Scale: PlotSite: Irrigation scheme on the Lower Guadalquivir Bank, Southern Spain
Partners involved: CSIC, TeproOther stakeholders: Farmers, water users’ associations and private sector

Co-innovation process:

The Innovation HUB team identified irrigation water salinity as one the main threats for rice in the Guadalquivir marshes. In order to explore potential tools to deal with this constraint, electrical conductivity sensors were selected to be co-evaluated on the field.

Sensors of electrical conductivity (EC) of the irrigation water are installed at the inlet and outlet of several paddy fields. Farmers, farm and water users’ association managers and researchers, have learn together about the daily variation of EC. Innovations at two levels have been introduced:

  • At the scheme level: establishing EC thresholds at the pumping station reduces the salinity in the paddy fields significantly. The constraint is that daily pumping is limited. There is room to optimize the pumping schedule minimizing EC and maximizing the volume of water. This is the innovation adopted by the scheme water managers.
  • At farm level: manual operation of field inlet gates closing the gate when salinity increases and opening the gate when it decreases. The constraints are: a) labour requirements, although gate automation is a solution to be consider; b) capacity of the collective distribution system.

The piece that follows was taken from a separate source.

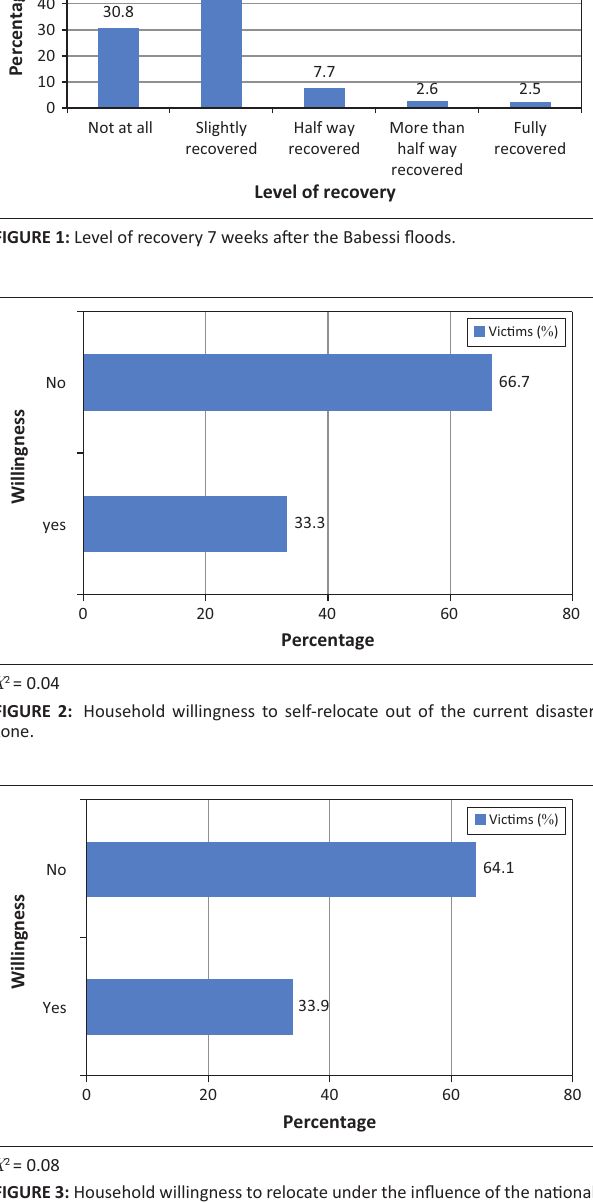
TABLE 5: Value of books and number of lives lost by households to the Babessi floods. Variable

From left to right: The graph shows the variation of EC at the inlet and outlet of the paddy filed located at the right side of the canal in the picture below the graph. The sinusoidal variation of EC is consistent; the picture in the middle shows the inlet gate and the transmitter of EC data collected by a pressure transducer submerged in the canal water. In the figure on the right, a screenshot of the app displaying EC data at the inlet of a pilot field.

The innovation process has been continuous and informal. The EC sensors were installed by an irrigation advisory company. Farmers and farm managers discussed the data collected with researchers, thus operation solutions that could control salinity levels were envisaged. These solutions were shared with the irrigation scheme managers. Meanwhile, the installation of the water salinity sensors and the transmission of the data were adjusted for robustness. Data may be consulted on-line through a commercial app.

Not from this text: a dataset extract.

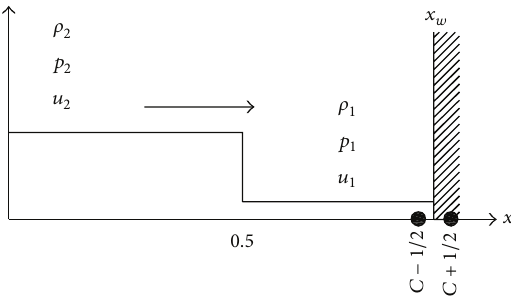
Figure 3: Schematics for analysis on Δ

This WAGRINNOVA innovation has been produced in collaboration with projects PRIMA-MEDWATERICE and ORYZONTE.

The innovation has attracted the attention of all stakeholders. Managers of the water users associations are already using EC as a pumping control variable. A large group of farmers is exploring how to automate their gates, although the irrigation scheduling EC criterion has already been assimilated.